Назначение духа есть жизнь духовная; но на первых ступенях своей телесной жизни он имеет только материальные потребности; чтобы удовлетворить их, необходимо действие страстей, служащих средством для сохранения рода и индивидуума, в материальном смысле слова. По выходе из этого периода у него являются другие потребности, сперва полуматериальные и полунравственные, а потом исключительно нравственные. Тогда дух получает преобладание над материей и, когда стряхнет иго ее, то подвинется по провиденциальному пути своему и приблизится к конечной своей цели. Но если, напротив того, он допустит преобладание материи и подчинится ей, то остановится и уподобится животному. В этом состоянии то, что было когда-то добром, потому что было потребностью его природы, превращается в зло, не только потому, что это уже не необходимость, но потому, что это вредит одухотворению существа. Так многое, бывшее достоинством для ребенка, является недостатком для взрослого человека: зло относительно, и ответственность пропорциональна степени развития.
Все страсти приносят некоторую пользу и имеют провиденциальную цель; иначе Бог создал бы нечто бесполезное и даже вредное. Зло же заключается в злоупотреблении, а злоупотребляет человек вследствие свободы своей воли. Позднее, когда он просветится и лучше поймет свои интересы, он будет свободно выбирать между добром и злом.
Инстинкт и разум
11. Какая разница между инстинктом и разумом? Где кончается один и начинается другой? Не есть ли инстинкт элементарный разум или это особая способность, свойственная материи?
Инстинкт есть оккультная сила, подвигающая органические существа к самопроизвольным и невольным действиям ради их сохранения. В инстинктивных действиях нет ни размышления, ни соображения, ни преднамеренности. Так растение ищет воздуха, обращается к свету и направляет корни к влаге и кормилице-земле; цветок попеременно то закрывается, то открывается, в зависимости от потребности; вьющиеся растения обвиваются вокруг своей подпорки и цепляются за нее своими усиками. Инстинкт предупреждает и животных о том, что им полезно или вредно, и направляет их согласно временам года в благоприятные местности. Также инстинктивно строят они без предварительного обучения и с большим или меньшим искусством, в зависимости от породы, мягкое ложе и верное убежище для своего потомства и сооружают западни для ловли добычи, которою питаются; они с ловкостью владеют наступательными и оборонительными орудиями, которыми снабжены; полы их сближаются, матери высиживают своих птенцов, а последние, в других породах, ищут сосцов своей матери. У человека же инстинкт господствует исключительно в начале жизни. По его побуждению ребенок производит первые свои движения, хватает пищу, кричит для выражения своих потребностей, подражает голосу и делает первые попытки ходить и говорить. Даже у взрослого некоторые действия бывают инстинктивны, как, например, внезапные движения для предупреждения опасности, избежания гибели или удержания равновесия; таковы и моргание век для умерения света или машинальное открывание рта для дыхания и пр., и пр.
12. Разум выражается действиями сознательными, обдуманными, преднамеренными, соображенными с обстоятельствами. Это свойство, несомненно, принадлежит исключительно душе.
Всякий машинальный акт инстинктивен; тот же, который указывает на размышление, соображение или преднамеренность, – разумен: один свободен, а другой нет.
Инстинкт – это верный, никогда не обманывающий руководитель; разум же, по одному тому, что свободен, бывает иногда подвержен заблуждению.
Если инстинктивный акт не имеет характера разумного действия, то он все-таки обнаруживает разумную, существенно предусмотрительную причину. И если предположить, что инстинкт происходит из материи, то надо признать материю разумной и даже более разумной и верно предусмотрительной, чем душа, потому что инстинкт не ошибается, а разум ошибается.

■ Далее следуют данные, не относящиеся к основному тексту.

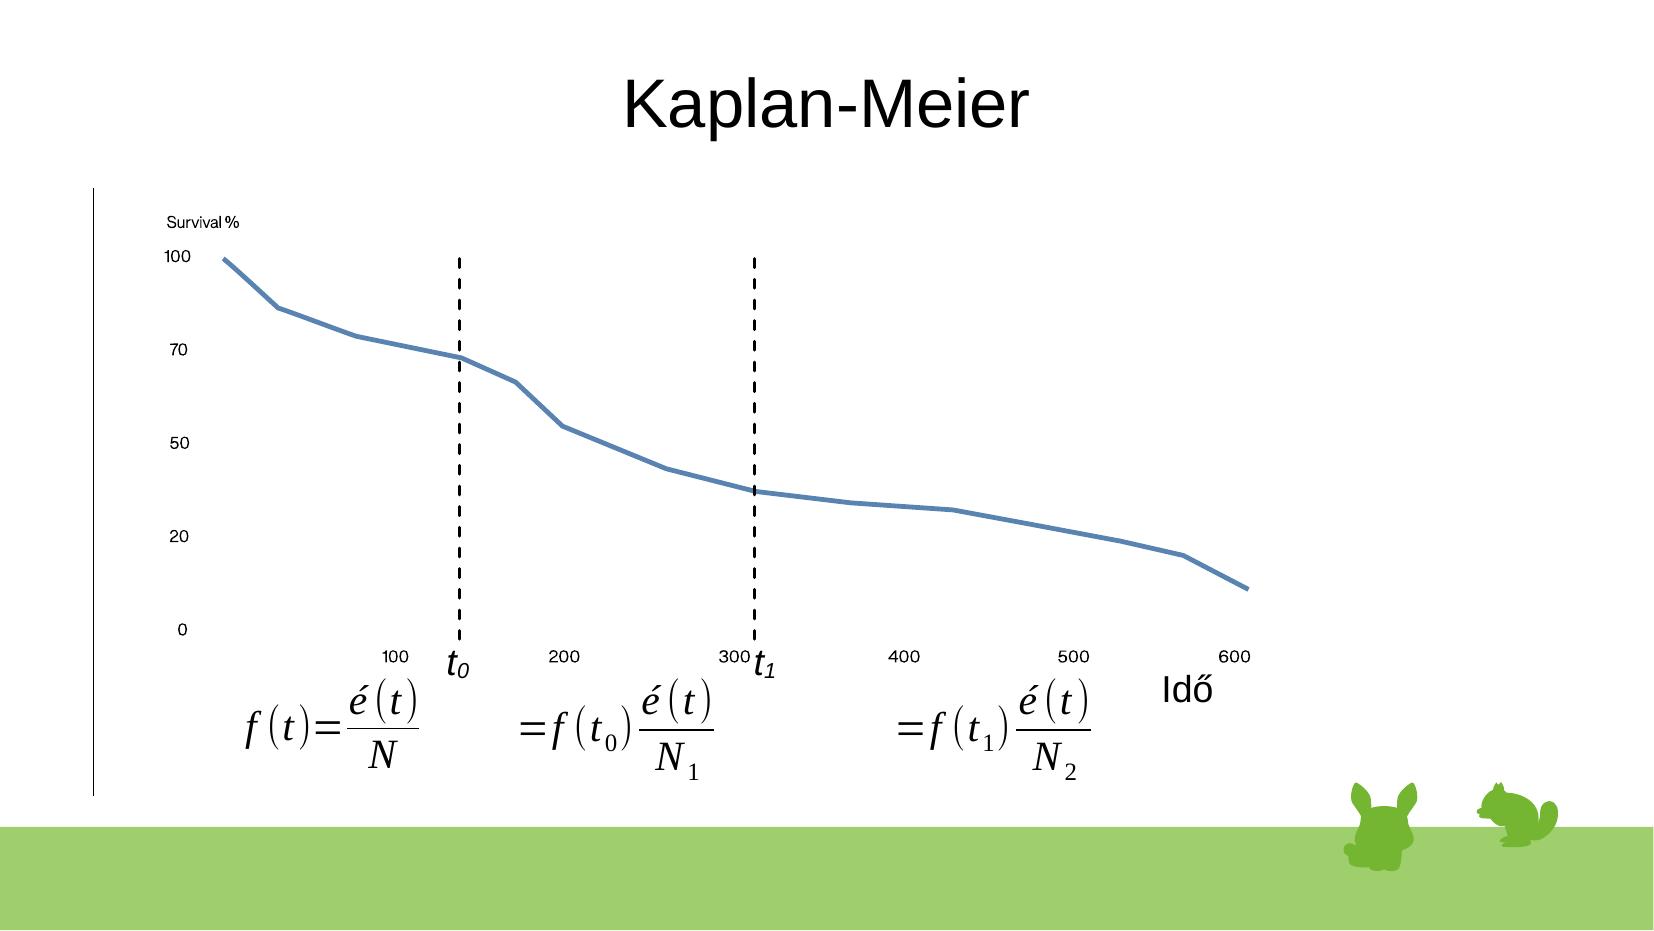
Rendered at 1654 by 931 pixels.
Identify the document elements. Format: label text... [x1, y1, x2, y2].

chart [243, 676, 421, 777]
chart [893, 676, 1094, 786]
title Kaplan-Meier [88, 29, 1565, 178]
text_box t1 [738, 634, 812, 691]
text_box t0 [431, 634, 505, 691]
chart [515, 676, 717, 786]
text_box Idő [1146, 661, 1288, 719]
picture [92, 188, 1320, 796]
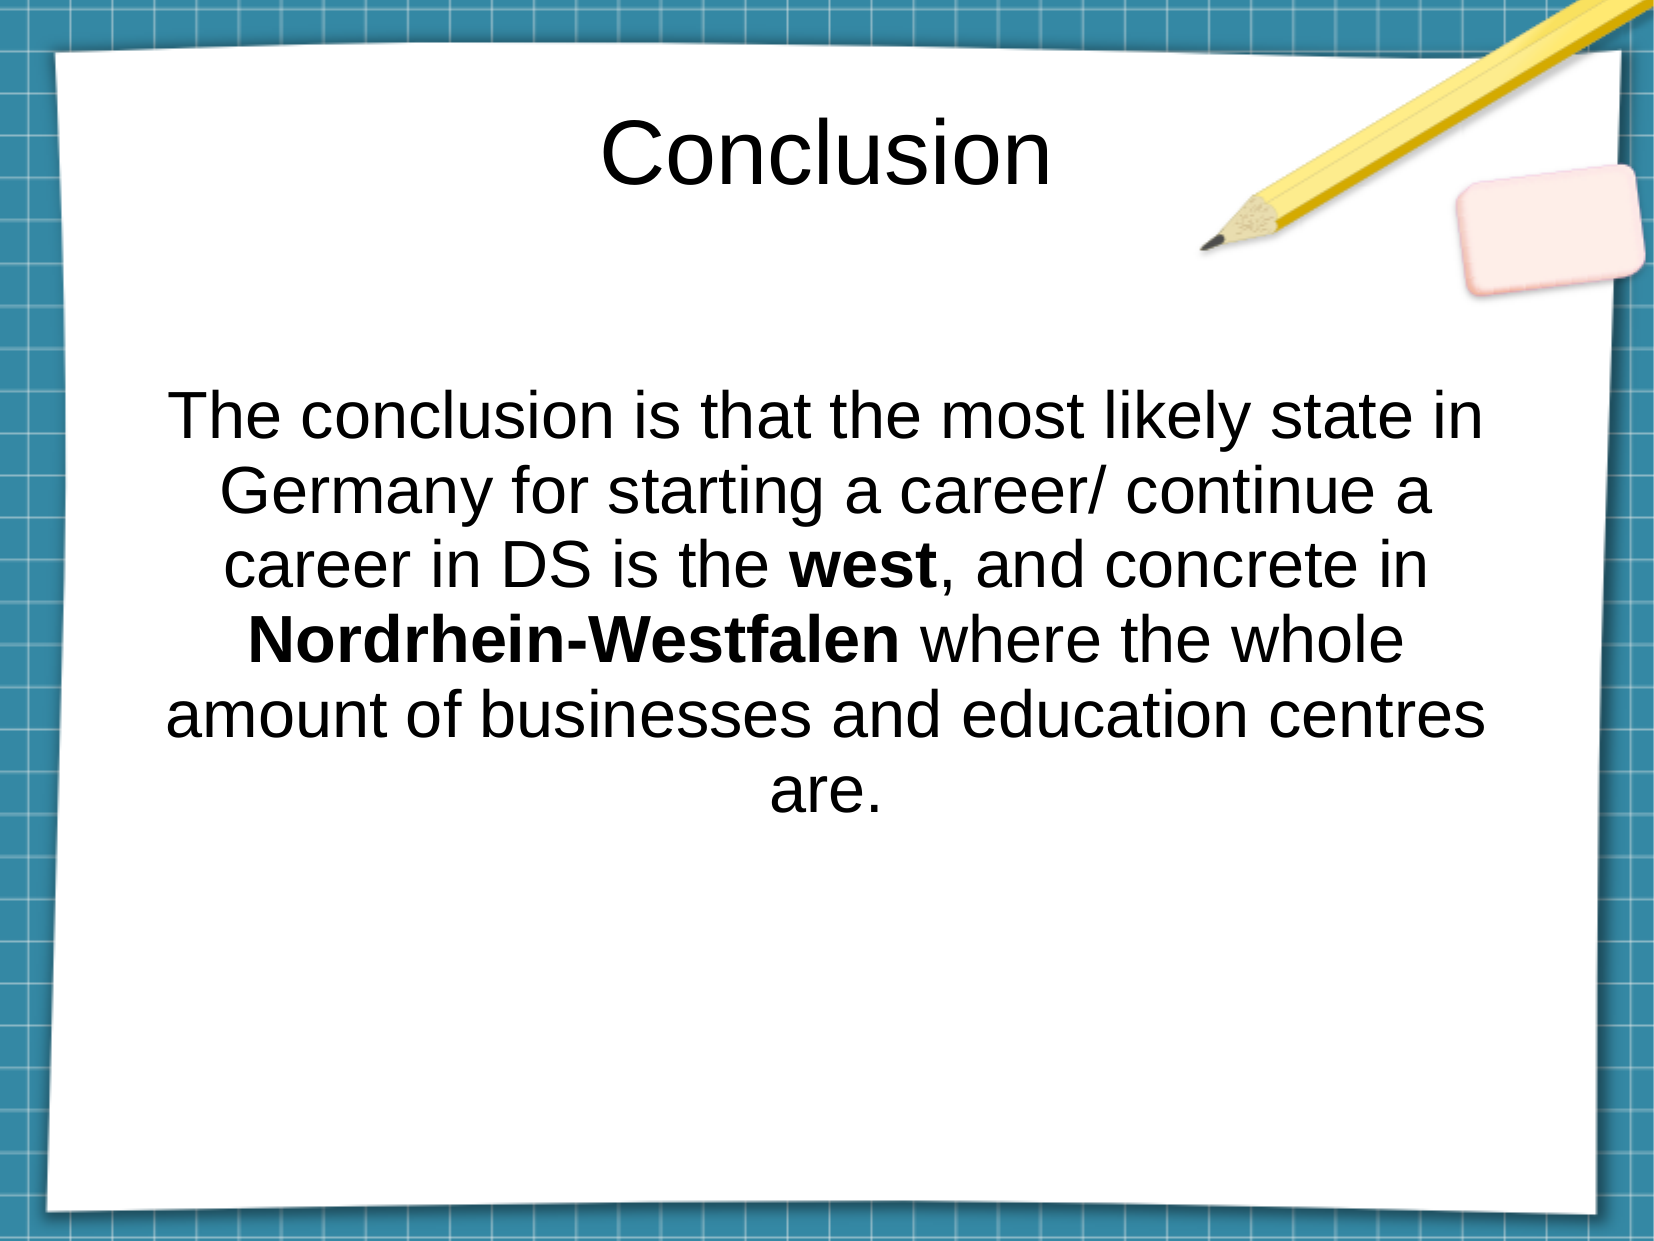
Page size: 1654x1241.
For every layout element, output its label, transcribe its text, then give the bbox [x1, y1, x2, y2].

picture [0, 0, 1654, 1241]
list The conclusion is that the most likely state in Germany for starting a career/ continue a career in DS is the west, and concrete in Nordrhein-Westfalen where the whole amount of businesses and education centres are. [153, 377, 1501, 1010]
title Conclusion [82, 49, 1571, 257]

Если смотреть на инстинкт, как на элементарный разум, то как объяснить, что в некоторых случаях он выше сознательного разума и что он дает возможность таких поступков, которые неисполнимы под влиянием рассудка?
Если инстинкт есть свойство специального духовного принципа, то куда же он исчезает? Когда инстинкт изглаживается, то и принцип этот должен уничтожиться? А если животные одарены только инстинктом, то их будущность безысходна и страдания их остаются без всякого вознаграждения. Это было бы несогласно ни с благостию, ни со справедливостью Божиею (гл. 2, п. 19).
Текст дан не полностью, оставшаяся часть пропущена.